Rob Nixon, who runs Leicestershire Police, concurred, telling the BBC that misinformation on social media had played a “huge role” in last month’s unrest.
To counter some of these claims, police took to social media themselves, saying they had fully investigated reports of three men approaching a teenaged girl in an attempted kidnap, and found no truth whatsoever to the online story.
Fact-checkers also found no truth to claims that gangs of masked thugs were bussed into Leicester.
Many of the misleading posts alleging Hindus and Hindu sites were being attacked came from India, data showed. Some 80 per cent of tweets with geographic coordinates, or geo-tagged information, were connected to India, Logically said.
“The ratio of tweets geotagged to the UK versus those geo-tagged to India was remarkably high for what, ostensibly, was a domestic incident,” a spokesperson told the Thomson Reuters Foundation. “The involvement of high-profile figures in India setting the discourse was a key element.”
BBC Monitoring said more than half of the 200,000 tweets it investigated came from accounts geo-tagged to India, with hashtags such as #Leicester, #HindusUnderAttack and #HindusUnderattackinUK.
Twitter did not respond to a request for comment.
“The events in Leicester did not happen out of the blue,” said Keval Bharadia at the South Asia Solidarity Group, a British community non-profit. “Friends and family have been sending fake news and misinformation for years.

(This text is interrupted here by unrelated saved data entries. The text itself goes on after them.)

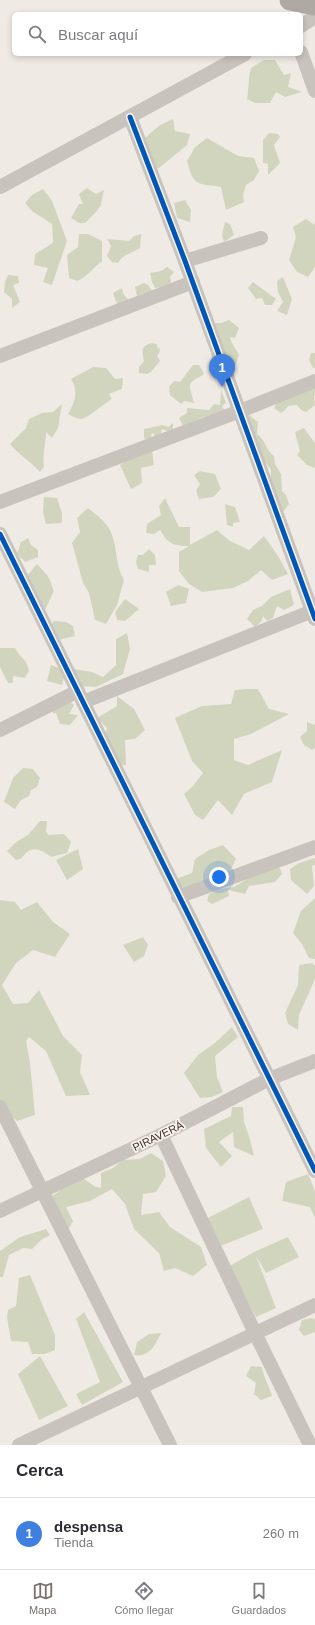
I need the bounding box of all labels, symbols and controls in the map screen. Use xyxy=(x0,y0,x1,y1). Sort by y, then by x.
search box xyxy=(12,12,303,56)
icon: search xyxy=(26,23,48,45)
text: Buscar aquí xyxy=(58,26,138,43)
pin: 1 xyxy=(209,354,235,387)
your location xyxy=(209,867,229,887)
street label: PIRAVERÁ xyxy=(131,1118,186,1153)
text: Cerca xyxy=(16,1461,63,1480)
text: despensa xyxy=(54,1518,123,1535)
text: 1 xyxy=(25,1526,33,1541)
text: 260 m xyxy=(263,1526,299,1541)
text: Tienda xyxy=(54,1535,93,1550)
tab: Mapa xyxy=(29,1580,56,1616)
tab: Cómo llegar xyxy=(114,1580,174,1616)
tab: Guardados xyxy=(232,1580,286,1616)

It is a neverending stream of propaganda from troll armies.”.
India’s ministry of home affairs did not respond to a request for comment.
The Indian High Commission in London, in a statement, said it “strongly” condemned the violence against the Indian community in Leicester, and the vandalism of “premises and symbols of Hindu religion”.

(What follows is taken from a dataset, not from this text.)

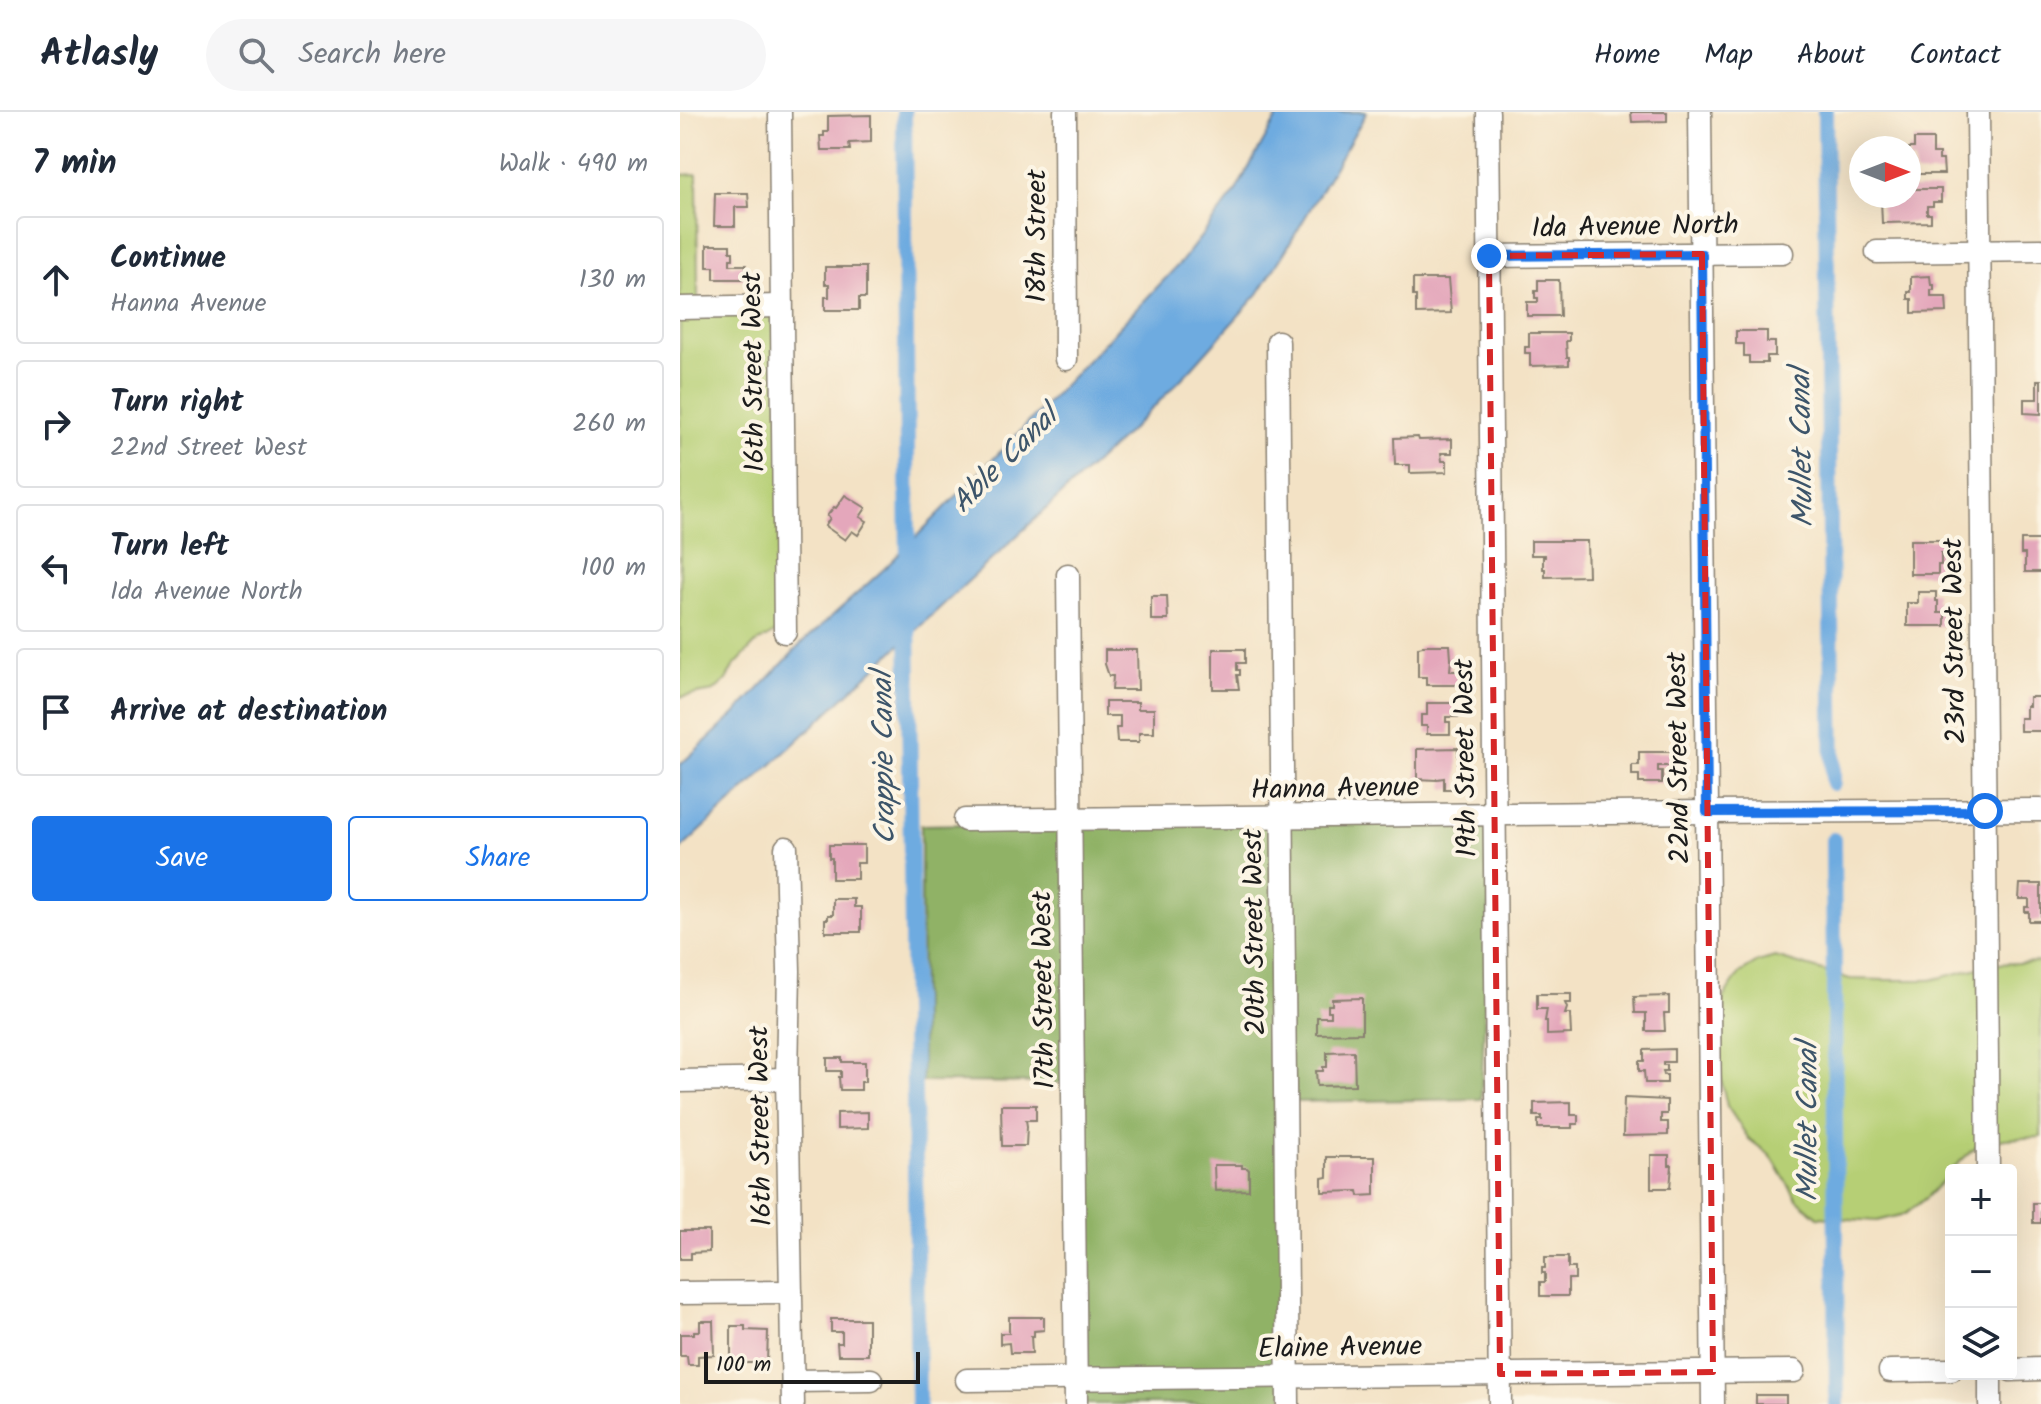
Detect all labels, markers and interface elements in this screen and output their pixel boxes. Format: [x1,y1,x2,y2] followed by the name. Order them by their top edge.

“Hindu nationalism is one of the largest disinformation networks in the global south Asian diaspora, with bigoted and often terrifying attacks against caste and religious minorities,” said Thenmozhi Soundararajan of Dalit righs group Equality Labs.
While expatriates have long absorbed content from India, and commented on events, disinformation has mushroomed with the rise of social media platforms, said Pratik Sinha, co-founder of Indian fact checking site AltNews.
“We are so polarised now, and this is particularly true of non-resident Indians who can’t check the reality on the ground,” he said. “Hate speech and misinformation, particularly in regional languages, goes unchecked on social media platforms.”
Much of it emanates from Meta, formerly Facebook, which in 2019 commissioned an independent assessment of its role in spreading hate speech and incitement to violence on its platforms in India, following criticism by civil society groups.
But Meta has since said it would not release the full report, only saying it had “significantly increased” its content moderation workforce for India.
Meanwhile, hate speech and disinformation goes largely unchecked in one of their largest markets, said Sinha. “Misinformation leads to radicalisation, no matter where you are,” he said. “We are seeing the consequences on the ground.”